> **About this exercise**
Please repeat every record exactly, leaving out any pictures.

Data records
★ ★ ★ ★ ★

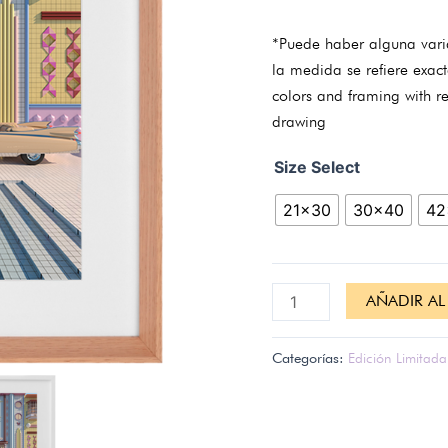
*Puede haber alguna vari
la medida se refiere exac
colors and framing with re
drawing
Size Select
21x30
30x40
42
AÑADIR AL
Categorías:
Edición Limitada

★ ★ ★ ★ ★

> **Written reply**
*Puede haber alguna vari
la medida se refiere exac
colors and framing with re
drawing
Size Select
21x30
30x40
42
AÑADIR AL
Categorías:
Edición Limitada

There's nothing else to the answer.